Sans excuser la passion d'une partie de l'élite républicaine française pour l'Allemagne, on peut essayer de la comprendre.
De façon simple, on peut qualifier cette fascination de "nitchéenne", puisqu'elle répond à l'idéal civilisateur républicain, dont Nitche sait bien qu'il n'est ni juif, ni chrétien, ni anarchiste.
L'Allemagne nazie paraît à un certain nombre d'intellectuels français républicains des années 30 le meilleur espoir de restauration d'un Occident submergé par les valeurs libérales mercantiles "made in usa".
L'espoir placé au contraire dans la nouvelle civilisation soviétique est à peu près fait du même espoir de renaissance sociale. Ces espoirs sont aussi débiles l'un que l'autre. Nitche a raison de dénoncer comme une illusion l'idée de gouvernement populaire et de croire la civilisation fondée sur l'élitisme. Mais il a tort de ne pas voir que le premier rôle du clergé ou de l'élite moderne, consiste à tenir des discours démagogiques afin d'endormir le peuple.
Contrairement aux allégations du clergé soviétique, l'éloge du peuple n'est pas dans Marx, dont la critique conserve toute sa vigueur. La démonstration est dans Marx que la pourriture d'un régime commence par se sentir d'abord dans son élite ; cela ne consiste pas dans l'éloge du peuple, mais le conseil adressé à ceux qui en sont issus de se défier des moeurs et la mentalité de l'élite dirigeante, en particulier son culte du droit, par où la débilité de l'élite est la plus remarquable.

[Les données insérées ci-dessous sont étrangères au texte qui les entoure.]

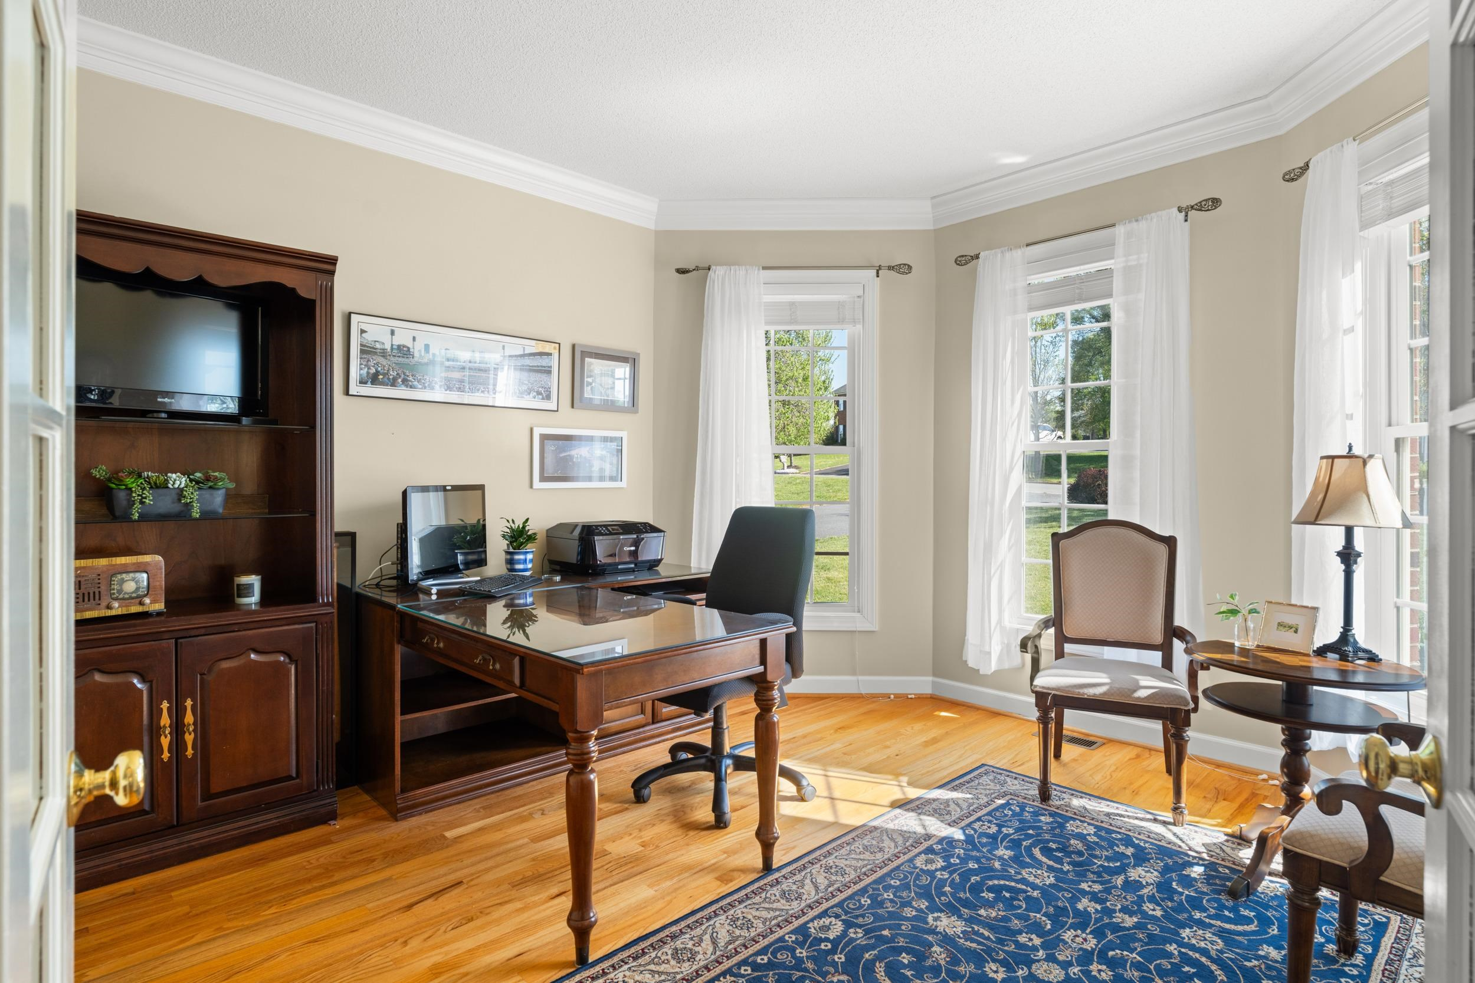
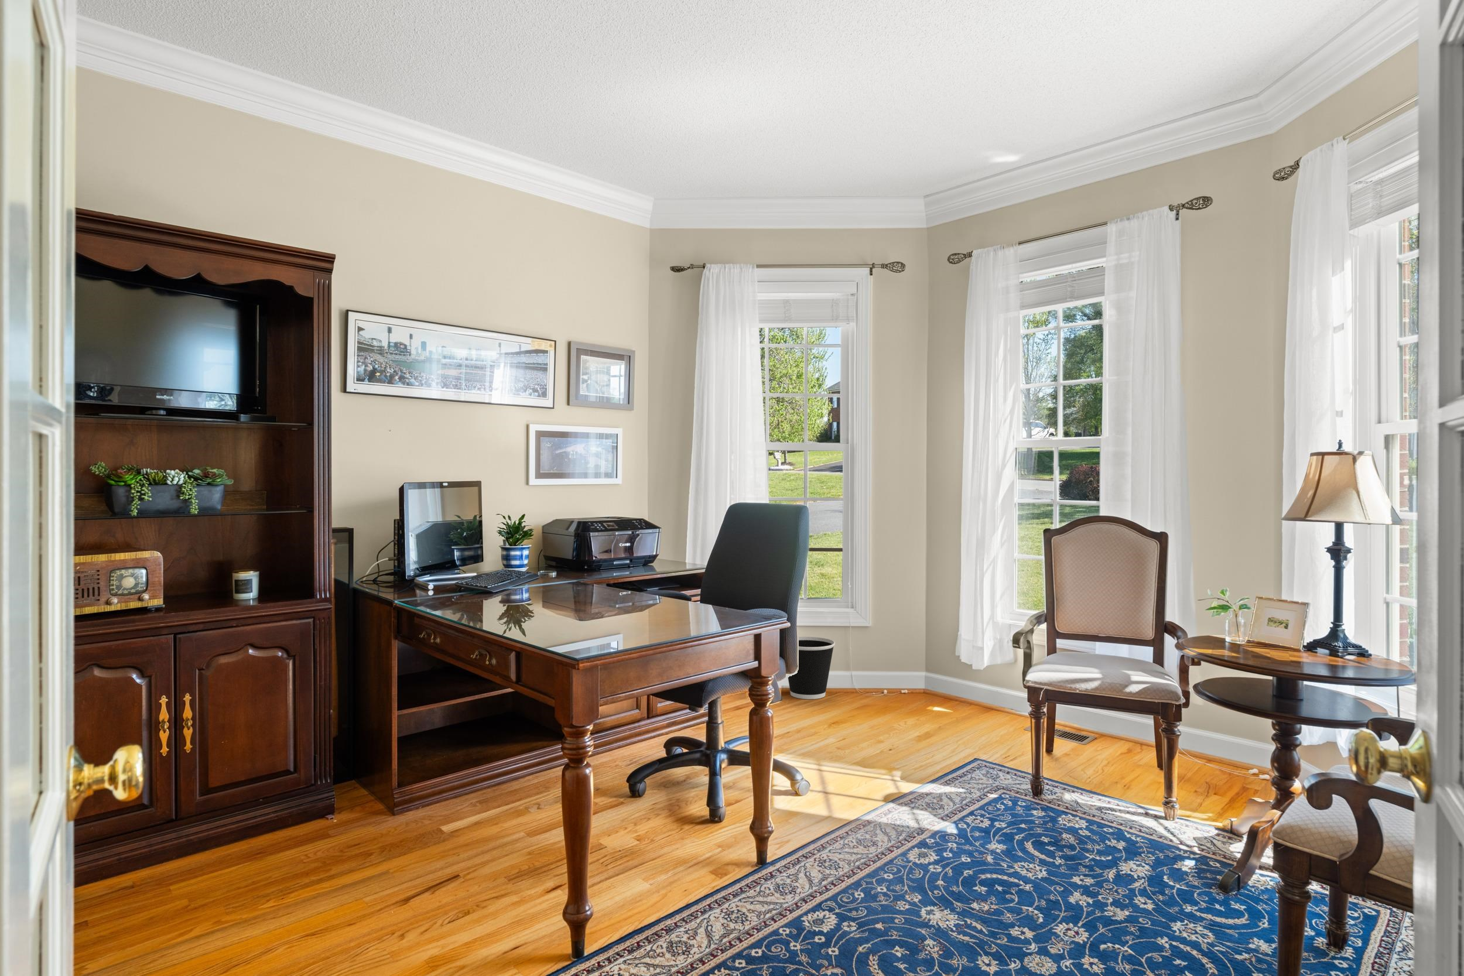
+ wastebasket [788,636,835,699]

Le meilleur exemple de fascination de l'Allemagne est celui de Drieu La Rochelle, fasciné par l'Allemagne nazie, avant de reconnaître que les nazis, en fait de parangons de la civilisation, ne sont que de vulgaires commerçants belges ou yankees ; et de reporter son admiration sur l'Union soviétique. On devine que la civilisation n'a jamais eu d'existence en dehors de la cervelle de bourgeois rêveurs. Du moins Drieu comprit-il et formula presque que la bourgeoisie n'a d'autre aptitude que se vautrer dans les rêves complaisants et la conception de toutes les choses virtuelles, ainsi que les gosses qui ne sortent jamais du giron de leur mère, ou n'ont jamais d'autre désir que, secrètement, d'y retourner.
Par quoi ces espoirs de renaissance divers ont-ils été remplacés après guerre, si ce n'est par le projet de constitution européenne ?
Dans la fascination pour les régimes nazi ou soviétique des intellectuels républicains d'entre les deux guerres, entre certainement aussi pour beaucoup la vitalité industrieuse de ces nations, ayant apparemment retrouvé leur jeunesse. Les poètes, dont il n'est pas besoin de creuser beaucoup pour déceler la sensibilité pédérastique, sont forcément sensibles à la vigueur des jeunes nazis ou soviétiques.
Beaucoup plus difficilement compréhensible et excusable en revanche, la fascination de l'élite républicaine actuelle pour l'Allemagne, réduite à l'état d'hospice de vieillards ? L'Allemagne est une femme-cougar. Il faut le goût de la charogne comme François Fillon pour vouloir s'y fourrer.